Saturday, June 13, 2009

Softball and Big Girl Bikes

Since I last appeared in the blogosphere, that's pretty much the sum total of what has captured my attention. Whether I liked it or not.

We'll start with softball. I might be in love with softball. Well, love's a bit strong a term...but compared to listening to the same floor routine music seventy-two consecutive times, when it is applicable to your own child's efforts exactly once, softball is pretty much orgasmic. Don't get me wrong: a competition is a competition, and watching gymnastics meets definitely has its moments of intensity. But those moments typically consist of hoping you are not about to watch your daughter fall on her head and become paralyzed and then have to live with the guilt of allowing her to perform completely unnatural maneuvers off of a six inch wide beam set off the ground at the height of her tiny shoulders. In gymnastics, you cheer while you fear. And you pretty much don't really give a crap about watching anybody else's kid as this would merely take up energy you might need to help lift your daughter's stretcher into the ambulance. (Oh, I'm just kidding. I watch those other kids. AND I care.) (That is, unless your kid is up before mine, in which case I'm too busy internally hyperventilating to pay attention.)

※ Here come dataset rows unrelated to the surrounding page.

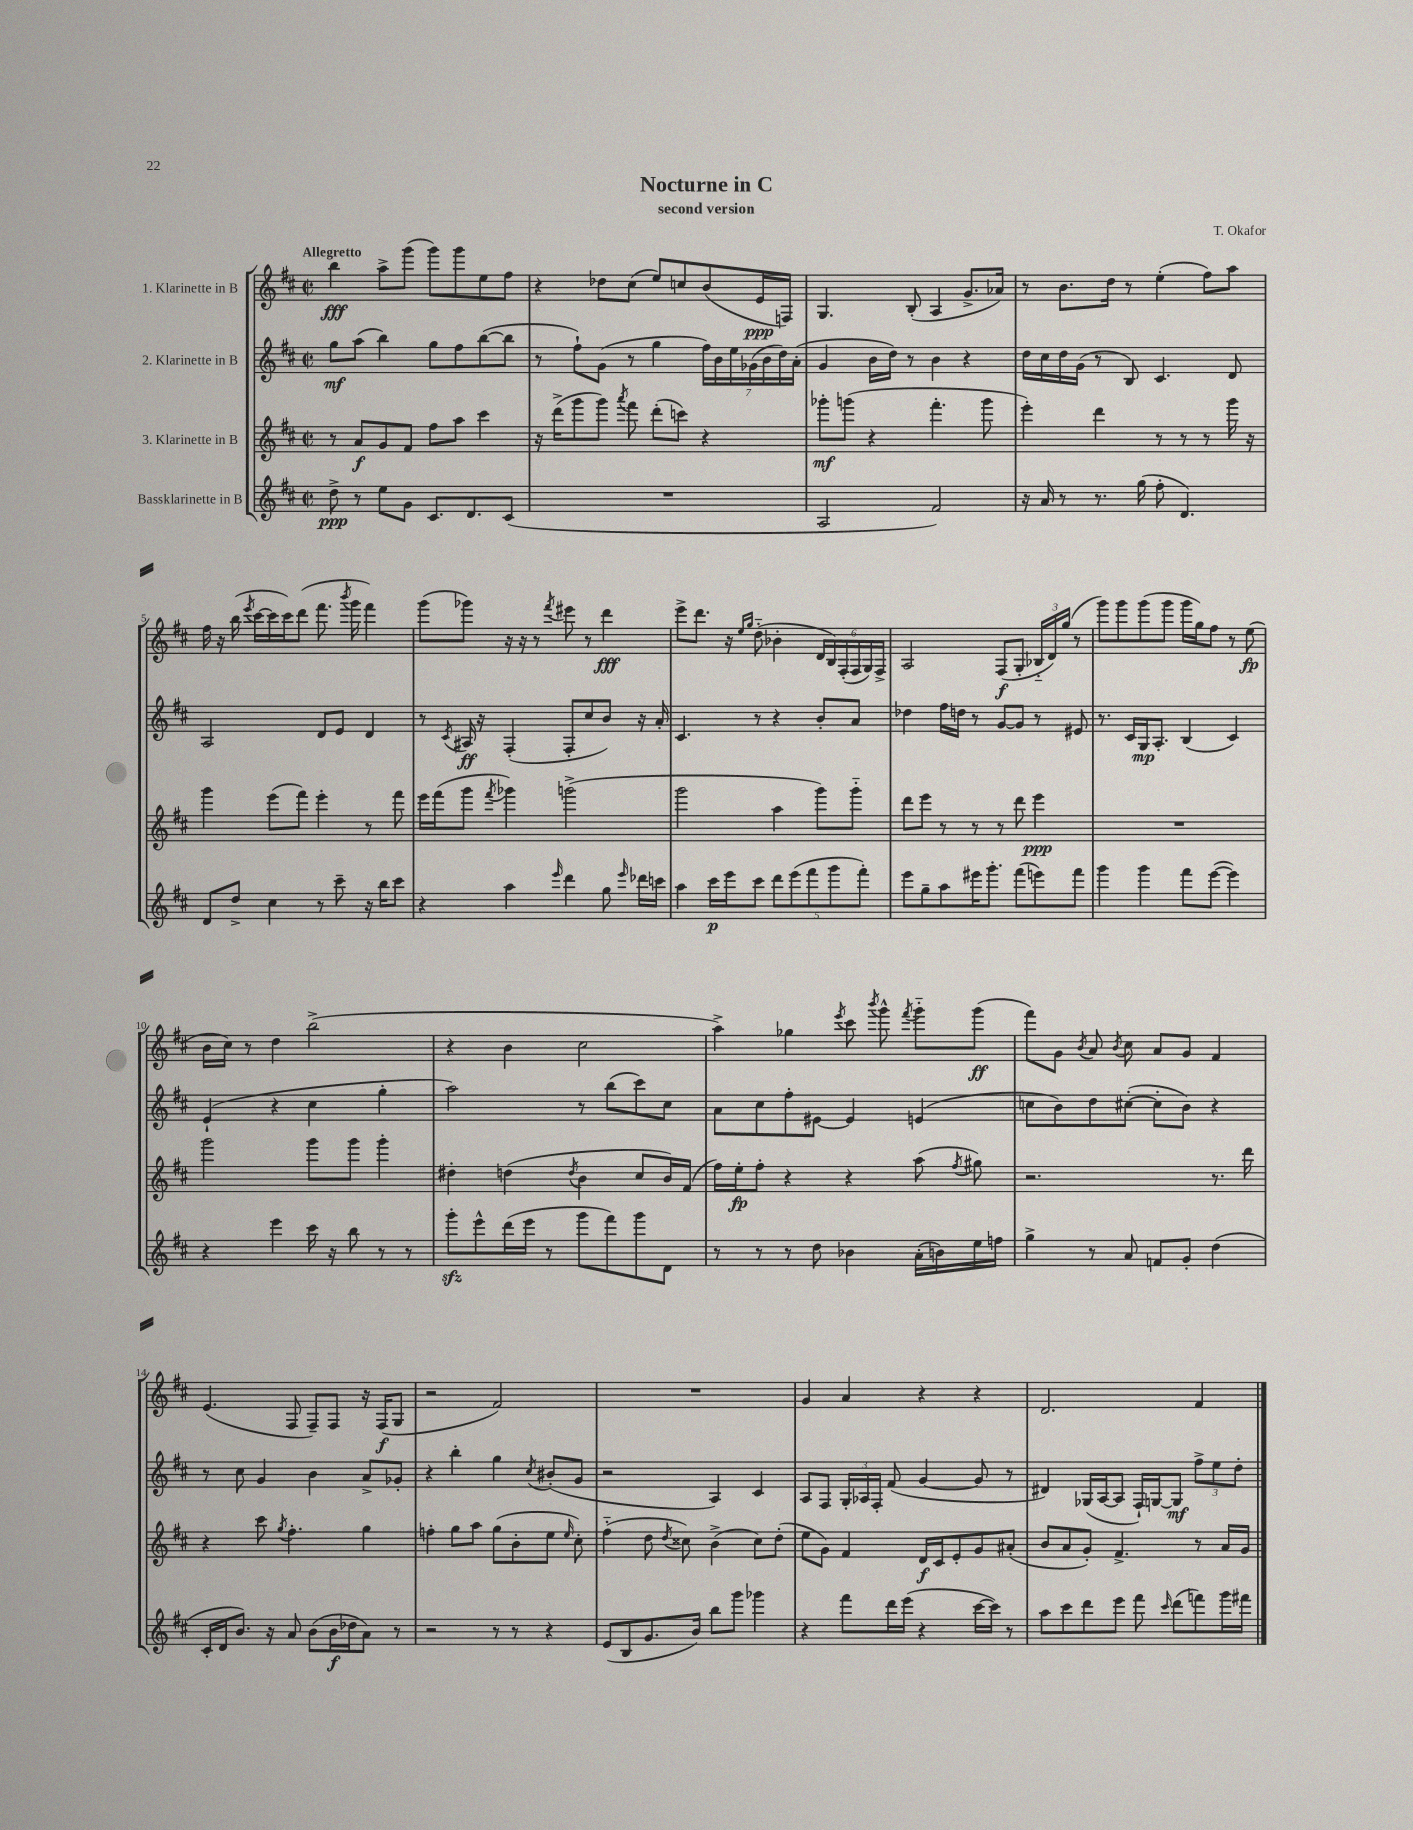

**kern	**kern	**kern	**kern
*staff4	*staff3	*staff2	*staff1
*clefG2	*clefG2	*clefG2	*clefG2
*k[f#c#]	*k[f#c#]	*k[f#c#]	*k[f#c#]
*M2/2	*M2/2	*M2/2	*M2/2
*met(c|)	*met(c|)	*met(c|)	*met(c|)
8dd^	8r	8gg	4bb
8r	8a	(8aa	.
8ee	8g	4bb)	8aa^
8g	8f#	.	(8ggg
8.c#	8ff#	8gg	8ggg)
.	8aa	8ff#	8ggg
8.d	.	.	.
.	4ccc#	([8bb	8ee
(8c#	.	8bb]	8ff#
=	=	=	=
1r	16r	8r	4r
.	(16ddd^	.	.
.	8ggg	8ff#`)	.
.	8ggg)	(8g	8dd-
.	8qaaa	.	.
.	8fff#	8r	(8cc#
.	(8ddd'	4gg	8ee)
.	8ccc)	.	8cc
.	4r	28ff#)	(8b
.	.	28b	.
.	.	28ee	.
.	.	(28g-	.
.	.	.	16e
.	.	28b	.
.	.	28dd)	.
.	.	.	16F)
.	.	(28a'	.
=	=	=	=
2A	8ggg-'	4g	4.G
.	(8ggg	.	.
.	4r	16b	.
.	.	16dd)	.
.	.	8r	(8B'
2f#)	4.fff#'	4b	4A
.	.	4r	8.g^
.	8ggg	.	.
.	.	.	16a-)
=	=	=	=
16r	4eee')	16dd	8r
16a	.	16cc#	.
8r	.	16dd	8.b
.	.	(16g	.
8.r	4ddd	8r	.
.	.	.	16dd
.	.	8B)	8r
(16gg	.	.	.
8ff#'	8r	4.c#	(4ee'
4.d)	8r	.	.
.	8r	.	8ff#)
.	16ggg	8d	8aa
.	16r	.	.
=	=	=	=
8d	4ggg	2A	16ff#
.	.	.	16r
8dd^	.	.	(16bb
.	.	.	8qeee
.	.	.	[16ccc#
4cc#	(8eee	.	16ccc#]
.	.	.	16ccc#)
.	8fff#)	.	(8ddd
8r	4eee'	8d	8.fff#
8ccc#~	.	8e	.
.	.	.	8qbbb
.	.	.	16ggg
16r	8r	4d	4fff#)
16bb	.	.	.
8ccc#	8fff#	.	.
=	=	=	=
4r	16eee	8r	(8ggg
.	(16fff#	.	.
.	.	8qc#	.
.	8ggg	16A#	8ggg-)
.	.	16r	.
.	8qfff#	.	.
4aa	4ggg-)	(4F#'	16r
.	.	.	16r
.	.	.	8r
16qqeee	.	.	8qfff#
4ddd	(2ggg^	8F#'	8eee#
.	.	8cc#	8r
8gg	.	8b)	4ddd
16qqeee	.	.	.
16ddd-	.	16r	.
16ccc	.	16a'	.
=	=	=	=
4aa	2ggg	4.c#	8eee^
.	.	.	8.ddd
16ccc#	.	.	.
16eee	.	.	16r
.	.	.	16qqee
.	.	.	16qqgg
8ccc#	.	8r	(8dd'~
10ddd	4aa	4r	4b-'
(10eee	.	.	.
10fff#	.	.	.
.	8ggg)	8b'	24d
.	.	.	24B)
10ggg	.	.	.
.	.	.	(24F#'
.	8ggg'~	8a	24F#
10fff#')	.	.	.
.	.	.	24G)
.	.	.	24F#^
=	=	=	=
8eee	8ddd	4dd-	2A
8gg~	8eee	.	.
8aa	8r	16ff#	.
.	.	16dd	.
16eee#	8r	8r	.
8.ggg'	.	.	.
.	8r	[8g	(8F#
(8fff#	8ddd	8g]	8G'
8eee)	4eee	8r	24B-'~
.	.	.	24d)
.	.	.	(24gg
8fff#	.	8e#	8r
=	=	=	=
4ggg	1r	8.r	8ggg)
.	.	.	8ggg
.	.	16c#	.
4ggg	.	16G	(8ggg
.	.	8.A'	.
.	.	.	8ggg
8fff#	.	(4B	16ggg
.	.	.	16gg)
([8eee	.	.	8ff#
4eee])	.	4c#)	8r
.	.	.	(8ee
=	=	=	=
4r	2ggg	(4e`	16b
.	.	.	16cc#)
.	.	.	8r
4eee	.	4r	4dd
16ccc#	8ggg	4cc#	(2bb^
16r	.	.	.
8bb	8ggg	.	.
8r	4ggg'	4gg'	.
8r	.	.	.
=	=	=	=
8ggg'	4dd#'	2aa)	4r
8eee^^	.	.	.
(16ddd	(4dd	.	4b
16eee	.	.	.
8r	.	.	.
.	8qdd	.	.
8ggg	4b	8r	2cc#
8fff#)	.	(8bb	.
8ggg	8cc#	8ccc#)	.
8d	16b)	8cc#	.
.	(16f#	.	.
=	=	=	=
8r	16ff#)	8a	4aa^)
.	16ee'	.	.
8r	8ff#'	8cc#	.
8r	4r	8ff#'	4gg-
8dd	.	[8e#	.
.	.	.	8qeee
4b-	4r	4e#]	8ccc#
.	.	.	8qbbb
.	.	.	8ggg^^
.	.	.	8qfff#
(16a'	(8aa	(4e	8ggg'~
16b)	.	.	.
.	8qff#	.	.
16ee	8gg#)	.	(8ggg
16ff	.	.	.
=	=	=	=
4gg^	2.r	8cc	8fff#)
.	.	8b)	8g
.	.	.	8qb
8r	.	8dd	8a
.	.	.	8qb
8a	.	([8cc#'	8cc#
8f	.	8cc#']	8a
8g'	.	8b)	8g
(4dd	8.r	4r	4f#
.	16ddd	.	.
=	=	=	=
16c#'	4r	8r	(4.e
16d	.	.	.
8.b)	.	8cc#	.
.	8ccc#	4g	.
16r	.	.	.
.	8qgg	.	.
8a	4.ff#'	.	8F#
(8b	.	4b	8F#~)
16b	.	.	8F#
16dd-	.	.	.
8a)	4gg	8a^	16r
.	.	.	(16F#
8r	.	8g-'	8G
=	=	=	=
2r	4ff'	4r	2r
.	8gg	4bb'	.
.	8aa	.	.
8r	(8gg	4gg	2f#)
8r	8b'	.	.
.	.	8qcc#	.
4r	8ee	(8b#'	.
.	16qqee	.	.
.	8cc#')	8g	.
=	=	=	=
(8e	(4ff#'~	2r	1r
8B	.	.	.
8.g	8dd	.	.
.	8qdd	.	.
.	8cc##)	.	.
16b)	.	.	.
8bb	(4b^	4A)	.
8ggg	.	.	.
4ggg-	8cc##)	4c#	.
.	(8dd'	.	.
=	=	=	=
4r	8ee	8A	4g
.	8g)	8F#	.
8fff#	4f#	24G'	4a
.	.	24A-	.
.	.	24F#'	.
16ddd	.	(8f#	.
(16eee	.	.	.
4r	16d	[4g	4r
.	16c#	.	.
.	8e'	.	.
[16ccc#	8g	8g]	4r
16ccc#])	.	.	.
8r	(8a#'	8r	.
=	=	=	=
8aa	8b	4d#)	2.d
8ccc#	8a	.	.
8ddd	8g')	(16G-	.
.	.	[16A	.
8eee	4.f#^	8A]	.
8fff#	.	16F#`)	.
.	.	[16G	.
16qqccc#	.	.	.
(8ddd	.	8G]	.
8fff)	8r	12ff#^	4f#
.	.	12ee	.
16ggg	16a	.	.
.	.	12dd'	.
16fff#	16g	.	.
==	==	==	==
*-	*-	*-	*-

Softball, on the other hand, is just a blast all the way around. Every batter, every pitcher, every play, every call by the umpire, it's all cause for rowdiness. (Although we, the parents, have been warned about rowdiness toward the umpire. Apparently, we're supposed to set an example.) It helps that Third Grader is on a successful team this year, with a coach who lives and breathes the game and a bunch of girls who really want to win AND have fun. And it's outdoors. And there's french fries. That's not really a good thing, but I'm enjoying them all the same. And I never, never fear that Third Grader is about to become paralyzed.

Which brings me to the next major attention sucker of the past week: the girls got new bikes. It was so, so overdue. It's embarrassing how overdue it was. Somehow I have allowed my daughters to continue riding their same Toys R Us-issue bicycles - Third Grader on the one that they both learned to ride on, Fifth Grader's barely a notch bigger than that - with the seats hoisted as high as they would go and the pedals practically falling off. I am truly ashamed. The worst part of it is that neither of them has ever said a word to me about it. It didn't really register with me as to how absurd the bike situation had become until I saw them coasting down the driveway earlier this spring and thought to myself, "Where did they get those little clown bikes?" It REALLY registered with me as I watched them tool around the parking lot at the bike shop, trying out appropriately-sized bicycles with multiple speeds and gears. "Holy crap, I suck" was about all I could think. So, many hundreds of dollars later, we brought home their beautiful new bicycles. And every night since we've gotten them, they both get giddy when we pull into the garage. They immediately have to take their bikes outside, even if it's for five minutes in drizzling rain, and then they are at peace.

It's now possible that there's a bicycle in my own future. I haven't been on one since junior high. People say picking anything back up is "like riding a bike"...does that apply to actually riding a bike, you think?